If you have taken any basic finance course through your undergraduate or masters work, you have heard the phrase “cash is king.” The point behind that statement is that cash flow is the lifeblood flowing through a business. Without cash, businesses cannot function. However, cash is often harder to track and figure out that bottom line net income. As a result, too many businesses do not pay enough attention to cash.
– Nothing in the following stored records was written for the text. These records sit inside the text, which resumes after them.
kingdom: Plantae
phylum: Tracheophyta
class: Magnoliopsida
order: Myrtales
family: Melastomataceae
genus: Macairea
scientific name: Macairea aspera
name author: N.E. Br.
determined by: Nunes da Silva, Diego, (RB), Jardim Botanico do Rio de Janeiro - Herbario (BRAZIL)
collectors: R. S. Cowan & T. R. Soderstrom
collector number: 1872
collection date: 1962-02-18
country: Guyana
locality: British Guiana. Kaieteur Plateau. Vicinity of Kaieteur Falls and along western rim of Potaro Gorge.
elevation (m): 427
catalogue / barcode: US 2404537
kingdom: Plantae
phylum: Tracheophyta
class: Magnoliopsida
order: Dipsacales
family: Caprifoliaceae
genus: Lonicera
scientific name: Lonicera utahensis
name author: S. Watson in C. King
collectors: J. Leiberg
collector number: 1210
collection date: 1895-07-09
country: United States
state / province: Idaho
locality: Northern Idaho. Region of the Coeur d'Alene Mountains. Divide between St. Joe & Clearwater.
My favorite metric for tracking cash (and an organization’s management of it) is the Cash Conversion Cycle (CCC). The CCC tracks the “cycle time” of cash from when a dollar is spent on inventory to when a dollar is received as a payable. Typically, the smaller this number the better, and it can even go negative (see Dell below). The CC tracks this by following the cash as it is first converted into inventory and accounts payable (AP), through sales and accounts receivable (AR), and then back into cash.
As you can see from the flow, once cash is used to purchase inventory, it is no longer available for any other investments or payables until it is received back in cash. Thus, you see why a lower number is typically better. Dell has made the CCC famous, and as of January 2011, they had a negative 28 days CCC, meaning they received cash 28 days prior to having to spend it on inventory (i.e. they “played” with others’ money).
How did Dell get a negative CCC? It is not complicated if you think about it:
1) Customer pre-pay for product. Dell is a build to order PC manufacturer (mostly), and customers pay for their PC prior to Dell pulling inventory and building the PC.
2) They hold inventory on consignment. Dell’s suppliers own the inventory of parts that is in Dell’s factories. Dell does not take ownership (or make payment) for the parts until they pull it from the bin to use it. Thus, they don’t buy inventory until after cash is received from the customer.
3) They have very short AR cycles (well under 30 days).
4) They pushed their payment terms (AP) out as far as they could. However, they are fair to their suppliers who have put inventory in on consignment, so they haven’t pushed out 60 days. They still stay around 30 days for payables.
That all adds up to a negative CCC, which means they can buy inventory with cash. That provides Dell a cheaper source of funds (versus a line of credit), and it keeps them from having to gamble on inventory buys.
What is your CCC? For 2012, I would encourage you to begin tracking your CCC, and working to lower it.